__RECORDS FOR PROCESSING__:
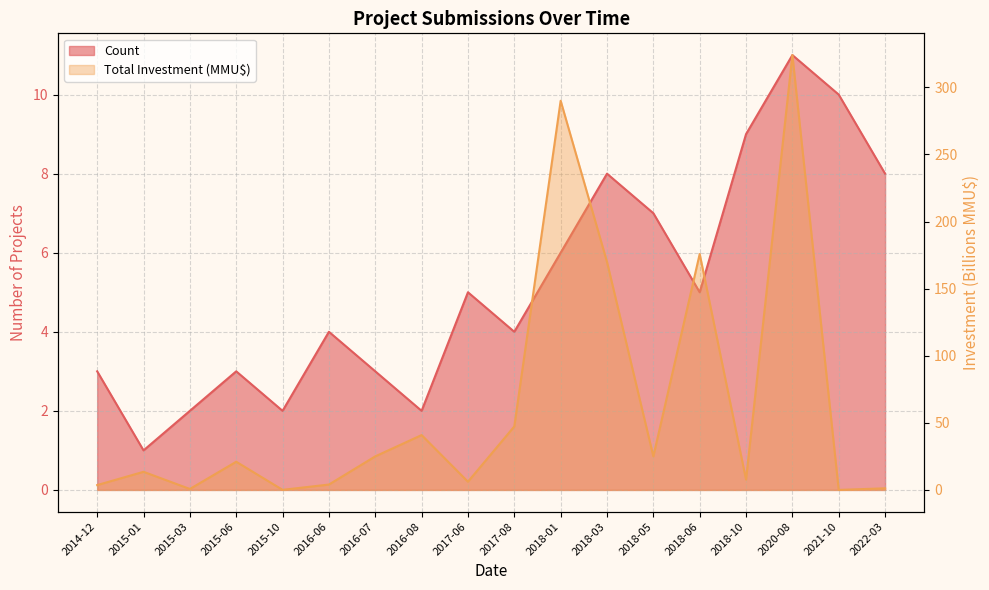

In Total Investment (MMU$), how many points are higher than both neighbors (excluding endpoints)?

6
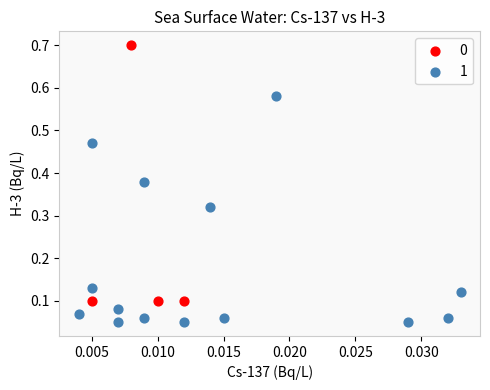

Which series has the widest spread of Y values?

0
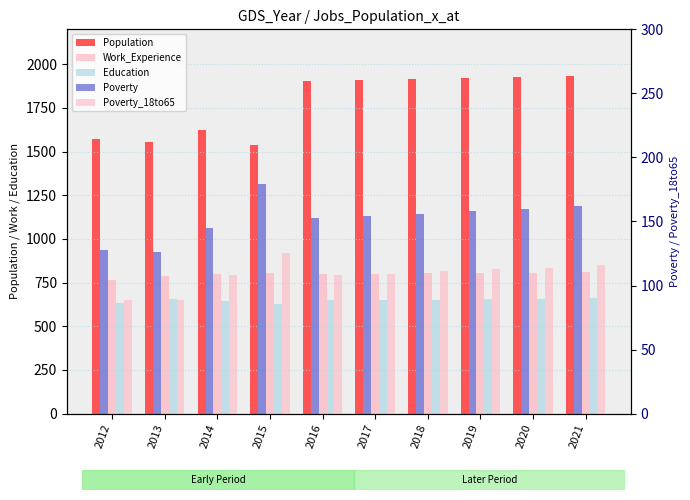

At which label does Population reach its minimum?

2015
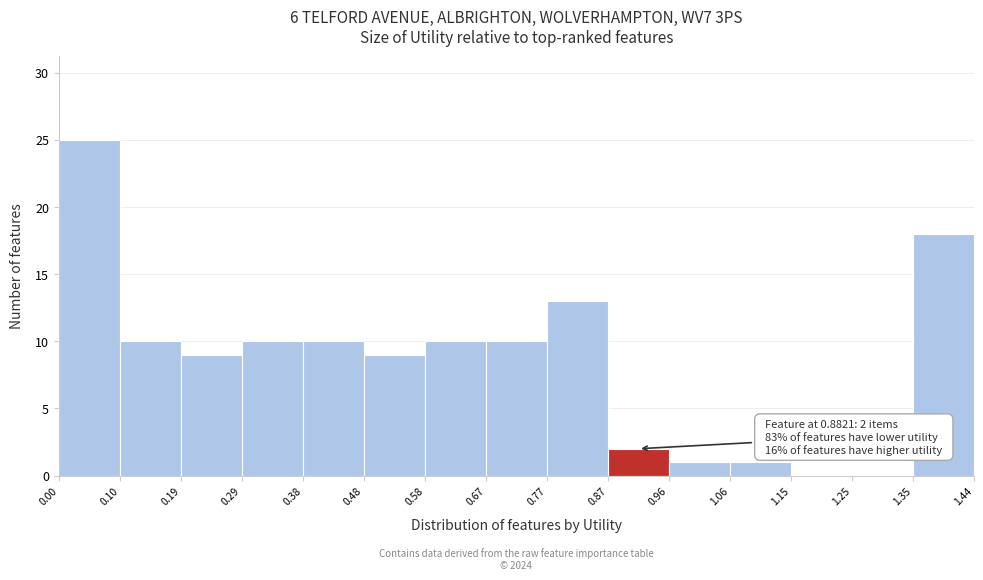

Over which range of the x-axis is the bar tallest?

0.00 to 0.10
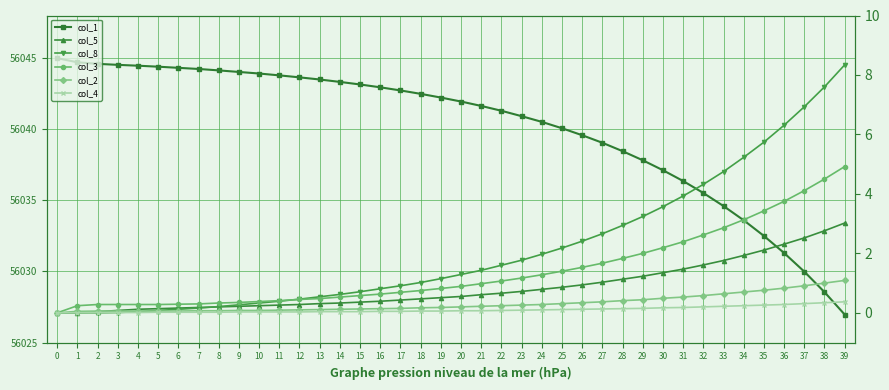

Is this an area chart (filled region under the line)?

No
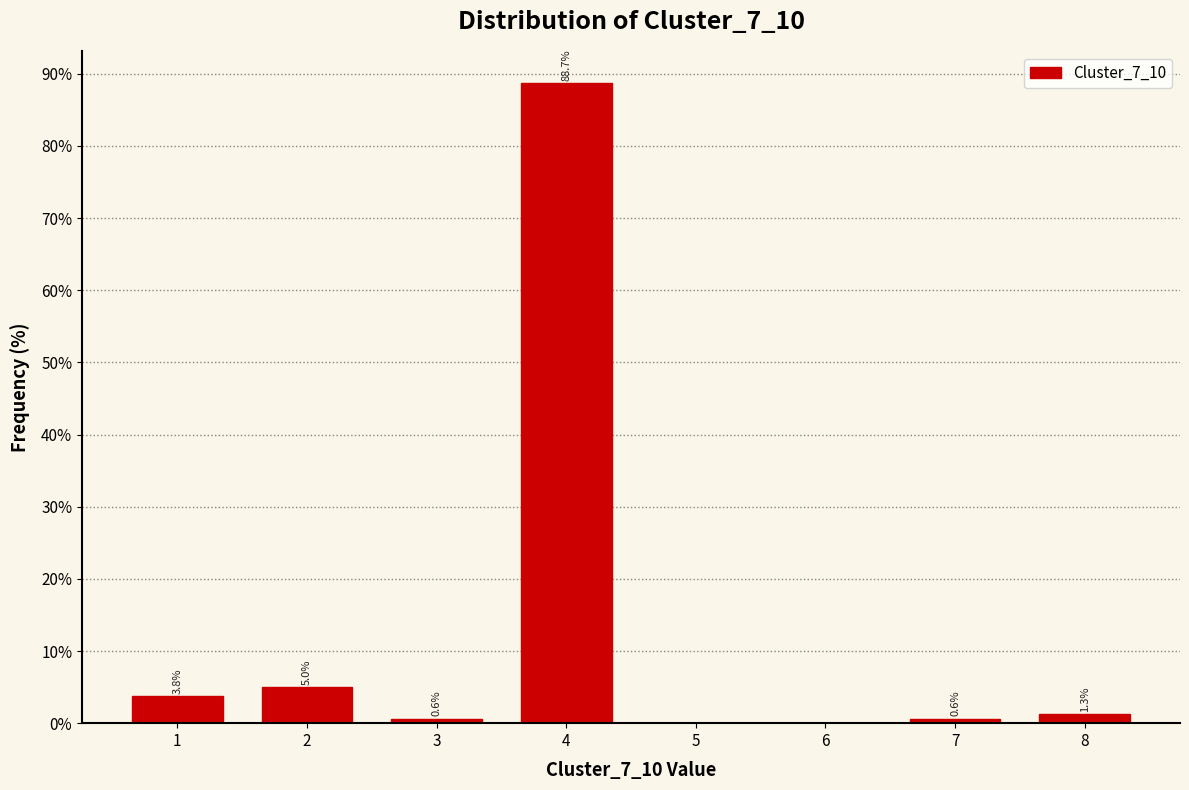

Reading right to left, extract all data points from this chart.

8=1.3	7=0.6	6=0.0	5=0.0	4=88.7	3=0.6	2=5.0	1=3.8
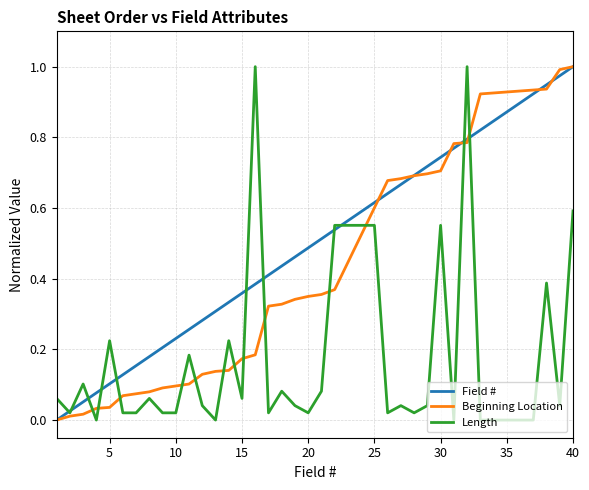

Which series has the largest total across all categories?

Field #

__EXERCISE__:
Can you retype all of the items above word for word, leaving out the pictures?

__RESPONSE AREA__:
In Total Investment (MMU$), how many points are higher than both neighbors (excluding endpoints)?

6

Which series has the widest spread of Y values?

0

At which label does Population reach its minimum?

2015

Over which range of the x-axis is the bar tallest?

0.00 to 0.10

Is this an area chart (filled region under the line)?

No

Reading right to left, extract all data points from this chart.

8=1.3	7=0.6	6=0.0	5=0.0	4=88.7	3=0.6	2=5.0	1=3.8

Which series has the largest total across all categories?

Field #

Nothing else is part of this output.